Text section:
================
Activation of H2-receptors in parietal cells increases gastric acid secretion. Stimulation of H1-receptors leads to contraction of intestinal smooth muscle.
1. H1-Receptor Antagonists
Diphenhydramine is one of a diverse group of drugs that competitively blocks H1-receptors. Many drugs with H1-receptor antagonist properties have considerable antimuscarinic, or atropine-like, activity (eg, dry mouth) or anti-serotonergic activity (antiemetic).
Like other H1-receptor antagonists, diphenhydramine has a multitude of therapeutic uses: suppression of allergic reactions and symptoms of upper respiratory tract infections (eg, urticaria, rhinitis, conjunctivitis); vertigo, nausea, and vomiting (eg, motion sickness, Ménière disease); sedation; suppression of cough; and dyskinesia (eg, parkinsonism, drug-induced extrapyramidal side effects). Although H1-blockers prevent bronchoconstriction from histamine, they are ineffective in treating bronchial asthma, which is primarily due to other mediators. Likewise, H1-blockers will not completely prevent the hypotensive effect of histamine unless an H2-blocker is administered concomitantly.
================
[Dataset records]
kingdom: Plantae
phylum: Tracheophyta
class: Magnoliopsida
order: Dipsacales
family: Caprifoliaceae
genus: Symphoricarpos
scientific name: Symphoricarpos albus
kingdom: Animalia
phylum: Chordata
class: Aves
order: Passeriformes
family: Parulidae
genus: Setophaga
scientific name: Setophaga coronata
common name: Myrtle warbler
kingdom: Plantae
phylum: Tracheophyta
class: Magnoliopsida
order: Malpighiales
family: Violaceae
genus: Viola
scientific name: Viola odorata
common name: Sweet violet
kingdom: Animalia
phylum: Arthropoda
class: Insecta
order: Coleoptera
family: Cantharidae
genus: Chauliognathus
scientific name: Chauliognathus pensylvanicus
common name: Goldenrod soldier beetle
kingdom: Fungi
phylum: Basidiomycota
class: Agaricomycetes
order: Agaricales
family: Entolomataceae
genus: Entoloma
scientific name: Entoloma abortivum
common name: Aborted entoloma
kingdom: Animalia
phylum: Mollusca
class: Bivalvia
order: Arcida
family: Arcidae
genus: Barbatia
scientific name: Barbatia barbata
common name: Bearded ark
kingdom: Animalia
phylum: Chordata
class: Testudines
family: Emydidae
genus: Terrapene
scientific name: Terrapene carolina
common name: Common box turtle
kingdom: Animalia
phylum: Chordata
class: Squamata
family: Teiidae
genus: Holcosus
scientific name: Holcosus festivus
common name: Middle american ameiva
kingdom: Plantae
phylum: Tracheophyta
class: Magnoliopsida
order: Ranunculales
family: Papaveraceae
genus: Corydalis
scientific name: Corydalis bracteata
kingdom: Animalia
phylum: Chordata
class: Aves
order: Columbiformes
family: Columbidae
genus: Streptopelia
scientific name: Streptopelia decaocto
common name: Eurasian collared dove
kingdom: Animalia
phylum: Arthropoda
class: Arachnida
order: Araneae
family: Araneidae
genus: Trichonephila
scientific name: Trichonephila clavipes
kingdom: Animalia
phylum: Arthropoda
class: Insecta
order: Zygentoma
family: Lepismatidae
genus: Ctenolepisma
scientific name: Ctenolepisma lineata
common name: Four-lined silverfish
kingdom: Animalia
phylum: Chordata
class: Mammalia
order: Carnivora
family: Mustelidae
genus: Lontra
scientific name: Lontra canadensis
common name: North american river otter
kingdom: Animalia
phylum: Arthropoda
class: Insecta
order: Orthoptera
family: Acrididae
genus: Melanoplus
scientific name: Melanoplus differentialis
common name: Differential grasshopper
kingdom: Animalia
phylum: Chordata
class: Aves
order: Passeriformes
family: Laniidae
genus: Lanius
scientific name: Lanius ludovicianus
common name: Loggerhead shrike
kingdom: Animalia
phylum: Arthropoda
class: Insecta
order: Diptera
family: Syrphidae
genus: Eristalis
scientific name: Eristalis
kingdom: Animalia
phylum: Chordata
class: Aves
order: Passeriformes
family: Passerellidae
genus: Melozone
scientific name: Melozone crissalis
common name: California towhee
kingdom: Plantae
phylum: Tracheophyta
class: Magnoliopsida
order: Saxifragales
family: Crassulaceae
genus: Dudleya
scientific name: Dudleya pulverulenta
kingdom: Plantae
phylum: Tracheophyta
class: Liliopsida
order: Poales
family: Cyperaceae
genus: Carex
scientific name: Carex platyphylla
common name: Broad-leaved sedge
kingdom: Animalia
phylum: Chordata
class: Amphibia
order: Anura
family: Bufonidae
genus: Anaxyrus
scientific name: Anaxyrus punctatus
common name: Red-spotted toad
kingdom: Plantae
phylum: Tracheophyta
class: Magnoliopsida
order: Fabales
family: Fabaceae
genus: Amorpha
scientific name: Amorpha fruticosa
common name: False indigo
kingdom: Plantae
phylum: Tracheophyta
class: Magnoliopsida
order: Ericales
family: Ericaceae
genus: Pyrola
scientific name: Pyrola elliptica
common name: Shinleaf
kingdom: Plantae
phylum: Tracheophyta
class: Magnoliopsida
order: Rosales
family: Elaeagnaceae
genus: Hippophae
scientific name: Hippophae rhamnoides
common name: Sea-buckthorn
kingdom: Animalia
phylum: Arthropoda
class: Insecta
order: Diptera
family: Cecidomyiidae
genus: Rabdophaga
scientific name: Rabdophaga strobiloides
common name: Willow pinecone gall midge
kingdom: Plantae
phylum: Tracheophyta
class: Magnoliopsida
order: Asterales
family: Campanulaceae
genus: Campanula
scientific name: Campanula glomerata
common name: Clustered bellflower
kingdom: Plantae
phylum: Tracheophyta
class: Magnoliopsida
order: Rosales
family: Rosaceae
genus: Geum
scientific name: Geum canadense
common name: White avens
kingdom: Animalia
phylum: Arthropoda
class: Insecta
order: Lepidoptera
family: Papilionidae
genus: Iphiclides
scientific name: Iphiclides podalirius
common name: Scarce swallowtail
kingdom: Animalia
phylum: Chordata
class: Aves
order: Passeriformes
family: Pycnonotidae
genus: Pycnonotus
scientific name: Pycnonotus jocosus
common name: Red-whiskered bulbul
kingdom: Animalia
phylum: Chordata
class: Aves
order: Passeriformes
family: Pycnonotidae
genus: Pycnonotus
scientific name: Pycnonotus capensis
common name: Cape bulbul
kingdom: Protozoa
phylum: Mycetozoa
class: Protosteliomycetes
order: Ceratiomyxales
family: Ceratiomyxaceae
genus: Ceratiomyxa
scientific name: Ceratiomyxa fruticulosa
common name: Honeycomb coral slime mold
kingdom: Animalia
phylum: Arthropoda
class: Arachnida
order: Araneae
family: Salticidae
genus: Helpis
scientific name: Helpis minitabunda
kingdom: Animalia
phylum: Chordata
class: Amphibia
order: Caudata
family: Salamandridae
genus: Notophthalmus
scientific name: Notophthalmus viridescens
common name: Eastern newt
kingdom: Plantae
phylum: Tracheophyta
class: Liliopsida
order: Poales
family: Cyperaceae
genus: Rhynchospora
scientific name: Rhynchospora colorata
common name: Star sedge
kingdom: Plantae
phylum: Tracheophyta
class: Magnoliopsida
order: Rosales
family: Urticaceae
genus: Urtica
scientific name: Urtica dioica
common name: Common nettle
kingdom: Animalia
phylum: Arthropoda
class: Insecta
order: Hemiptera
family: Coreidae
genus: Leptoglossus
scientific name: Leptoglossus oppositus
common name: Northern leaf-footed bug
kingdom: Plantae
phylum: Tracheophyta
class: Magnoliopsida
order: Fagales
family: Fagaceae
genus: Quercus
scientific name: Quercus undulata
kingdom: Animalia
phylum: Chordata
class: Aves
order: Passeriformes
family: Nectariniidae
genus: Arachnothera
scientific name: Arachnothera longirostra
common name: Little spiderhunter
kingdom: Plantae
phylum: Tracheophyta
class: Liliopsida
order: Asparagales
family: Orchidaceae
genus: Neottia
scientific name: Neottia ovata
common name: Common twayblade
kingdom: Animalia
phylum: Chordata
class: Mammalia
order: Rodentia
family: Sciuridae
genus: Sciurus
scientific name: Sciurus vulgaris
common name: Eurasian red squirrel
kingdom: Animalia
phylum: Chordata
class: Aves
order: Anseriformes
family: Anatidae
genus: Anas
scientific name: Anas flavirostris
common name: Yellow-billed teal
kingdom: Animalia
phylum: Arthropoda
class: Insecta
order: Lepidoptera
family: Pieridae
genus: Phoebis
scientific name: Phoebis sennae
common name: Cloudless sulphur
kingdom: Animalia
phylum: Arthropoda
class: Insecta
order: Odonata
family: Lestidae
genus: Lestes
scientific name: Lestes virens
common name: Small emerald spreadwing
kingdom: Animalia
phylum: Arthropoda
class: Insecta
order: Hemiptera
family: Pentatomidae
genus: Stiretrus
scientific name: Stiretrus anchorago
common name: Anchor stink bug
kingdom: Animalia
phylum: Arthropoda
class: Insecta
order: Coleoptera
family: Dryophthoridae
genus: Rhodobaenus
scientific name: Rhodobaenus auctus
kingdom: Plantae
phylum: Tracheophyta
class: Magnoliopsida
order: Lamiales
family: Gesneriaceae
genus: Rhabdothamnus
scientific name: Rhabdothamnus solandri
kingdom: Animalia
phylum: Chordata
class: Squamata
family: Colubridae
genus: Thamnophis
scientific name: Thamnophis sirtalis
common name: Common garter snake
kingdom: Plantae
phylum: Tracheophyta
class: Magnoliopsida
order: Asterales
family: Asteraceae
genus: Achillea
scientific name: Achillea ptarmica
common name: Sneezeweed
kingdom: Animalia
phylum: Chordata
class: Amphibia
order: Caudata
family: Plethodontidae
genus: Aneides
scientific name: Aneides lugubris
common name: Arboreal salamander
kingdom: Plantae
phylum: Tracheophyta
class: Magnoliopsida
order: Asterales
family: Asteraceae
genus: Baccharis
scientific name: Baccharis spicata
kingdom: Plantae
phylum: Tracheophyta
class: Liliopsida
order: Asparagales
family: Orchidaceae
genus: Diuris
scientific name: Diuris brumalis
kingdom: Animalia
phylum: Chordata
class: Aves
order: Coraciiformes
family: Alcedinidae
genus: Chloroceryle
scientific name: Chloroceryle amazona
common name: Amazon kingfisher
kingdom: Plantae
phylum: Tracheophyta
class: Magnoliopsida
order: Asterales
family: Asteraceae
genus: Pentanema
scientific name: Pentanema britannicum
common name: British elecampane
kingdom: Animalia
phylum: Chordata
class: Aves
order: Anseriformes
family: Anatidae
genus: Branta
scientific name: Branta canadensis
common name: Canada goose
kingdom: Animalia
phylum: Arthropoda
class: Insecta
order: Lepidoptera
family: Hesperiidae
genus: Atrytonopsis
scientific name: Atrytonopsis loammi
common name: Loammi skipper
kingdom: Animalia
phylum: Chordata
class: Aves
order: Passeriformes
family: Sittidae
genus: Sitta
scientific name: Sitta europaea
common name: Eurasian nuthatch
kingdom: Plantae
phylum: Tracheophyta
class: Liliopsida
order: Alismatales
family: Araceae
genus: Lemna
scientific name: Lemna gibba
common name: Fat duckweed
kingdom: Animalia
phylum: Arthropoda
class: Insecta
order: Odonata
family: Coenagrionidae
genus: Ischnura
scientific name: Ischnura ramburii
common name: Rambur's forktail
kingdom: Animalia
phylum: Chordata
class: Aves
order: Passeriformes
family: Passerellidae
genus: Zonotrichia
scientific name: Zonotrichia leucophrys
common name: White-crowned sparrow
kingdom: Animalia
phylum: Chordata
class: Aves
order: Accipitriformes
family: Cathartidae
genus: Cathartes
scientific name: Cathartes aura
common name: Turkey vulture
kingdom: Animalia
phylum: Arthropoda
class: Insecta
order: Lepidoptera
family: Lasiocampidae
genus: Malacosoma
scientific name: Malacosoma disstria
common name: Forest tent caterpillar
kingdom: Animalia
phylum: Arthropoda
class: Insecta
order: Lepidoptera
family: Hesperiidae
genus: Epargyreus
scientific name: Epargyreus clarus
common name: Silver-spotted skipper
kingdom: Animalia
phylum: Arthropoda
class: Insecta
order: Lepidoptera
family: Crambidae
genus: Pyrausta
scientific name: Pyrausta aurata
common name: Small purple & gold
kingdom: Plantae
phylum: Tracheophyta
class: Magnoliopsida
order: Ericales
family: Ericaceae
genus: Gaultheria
================
Copy out the text on histamine receptors in full, word for word. Work only from the text on histamine receptors, not from the records.

Activation of H2-receptors in parietal cells increases gastric acid secretion. Stimulation of H1-receptors leads to contraction of intestinal smooth muscle.
1. H1-Receptor Antagonists
Diphenhydramine is one of a diverse group of drugs that competitively blocks H1-receptors. Many drugs with H1-receptor antagonist properties have considerable antimuscarinic, or atropine-like, activity (eg, dry mouth) or anti-serotonergic activity (antiemetic).
Like other H1-receptor antagonists, diphenhydramine has a multitude of therapeutic uses: suppression of allergic reactions and symptoms of upper respiratory tract infections (eg, urticaria, rhinitis, conjunctivitis); vertigo, nausea, and vomiting (eg, motion sickness, Ménière disease); sedation; suppression of cough; and dyskinesia (eg, parkinsonism, drug-induced extrapyramidal side effects). Although H1-blockers prevent bronchoconstriction from histamine, they are ineffective in treating bronchial asthma, which is primarily due to other mediators. Likewise, H1-blockers will not completely prevent the hypotensive effect of histamine unless an H2-blocker is administered concomitantly.